Excess accumulation of abdominal subcutaneous (SAT) and visceral adipose tissue (VAT) is associated with adverse levels of adipokines and cardiovascular disease risk. Whether fat quality is associated with adipokines has not been firmly established. This study examined the association between abdominal SAT and VAT density, an indirect measure of fat quality, with a panel of metabolic regulatory biomarkers secreted by adipose tissue or the liver independently of absolute fat volumes.
We evaluated 1829 Framingham Heart Study participants (44.9% women). Abdominal SAT and VAT density was estimated indirectly by adipose tissue attenuation using computed tomography. Adipokines included adiponectin, leptin receptor, leptin, fatty acid-binding protein 4 (FABP-4), retinol-binding protein 4 (RBP-4), and fetuin-A. Fat density was associated with all the biomarkers evaluated, except fetuin-A. Lower fat density (ie, more-negative fat attenuation) was associated with lower adiponectin and leptin receptor, but higher leptin and FABP-4 levels (all P<0.0001). SAT density was inversely associated with RPB-4 in both sexes, whereas the association between VAT density and RPB-4 was only observed in men (P<0.0001). In women, after additional adjustment for respective fat volume, SAT density retained the significant associations with adiponectin, leptin, FABP-4, and RBP-4; and VAT density with adiponectin only (all P<0.0001). In men, significant associations were maintained upon additional adjustment for respective fat volume (P<0.005).

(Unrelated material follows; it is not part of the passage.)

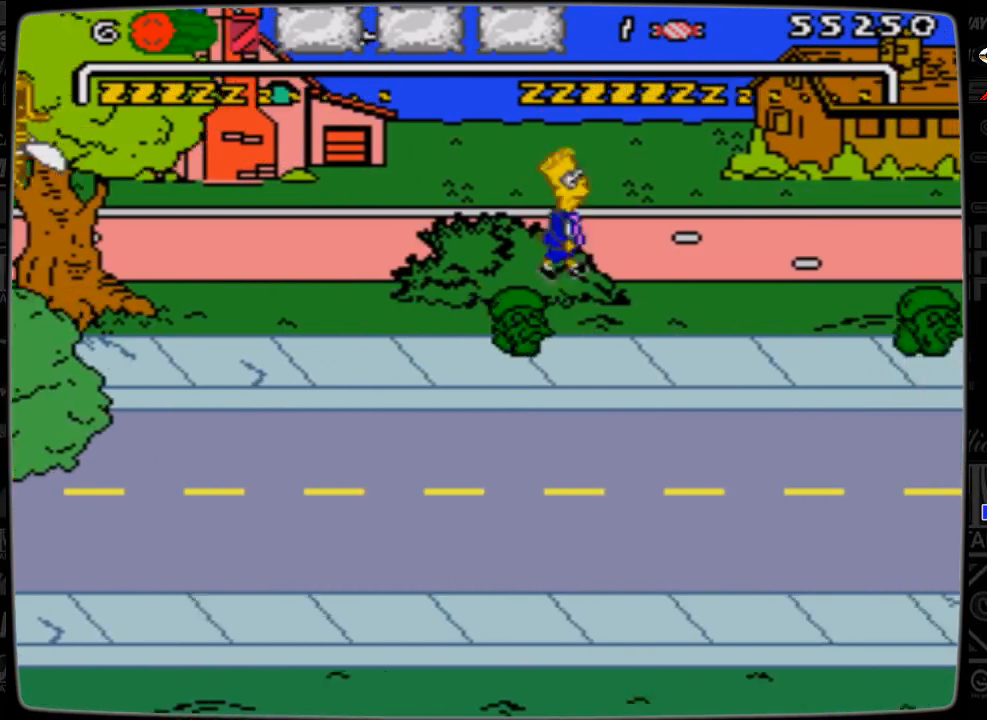
{"buttons": ["DPAD_RIGHT"], "events": [[33, "A", "up"]]}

Lower abdominal fat density was associated with a profile of biomarkers suggestive of greater cardiometabolic risk. These observations support that fat density may be a valid biomarker of cardiometabolic risk.
腹部皮下脂肪(SAT)和内脏脂肪组织(VAT)的过度积累与脂肪因子的不良水平及心血管疾病风险相关。脂肪质量与脂肪因子之间的关联尚未完全明确。本研究探讨了腹部SAT和VAT密度(一种间接衡量脂肪质量的指标)与一组由脂肪组织或肝脏分泌的代谢调节生物标志物之间的关联,且独立于绝对脂肪量。
我们评估了1829名弗雷明汉心脏研究参与者(44.9%为女性)。通过计算机断层扫描利用脂肪组织衰减间接估计腹部SAT和VAT密度。脂肪因子包括脂联素、瘦素受体、瘦素、脂肪酸结合蛋白4(FABP - 4)、视黄醇结合蛋白4(RBP - 4)和胎球蛋白 - A。脂肪密度与除胎球蛋白 - A外的所有评估生物标志物相关。较低的脂肪密度(即脂肪衰减更负)与较低的脂联素和瘦素受体相关,但与较高的瘦素和FABP - 4水平相关(所有P<0.0001)。SAT密度在两性中均与RPB - 4呈负相关,而VAT密度与RPB - 4的关联仅在男性中观察到(P<0.0001)。在女性中,在进一步调整各自的脂肪量后,SAT密度与脂联素、瘦素、FABP - 4和RBP - 4仍保持显著关联;VAT密度仅与脂联素保持显著关联(所有P<0.0001)。在男性中,进一步调整各自的脂肪量后仍保持显著关联(P<0.005)。
较低的腹部脂肪密度与提示更高心血管代谢风险的生物标志物谱相关。这些观察结果支持脂肪密度可能是心血管代谢风险的有效生物标志物。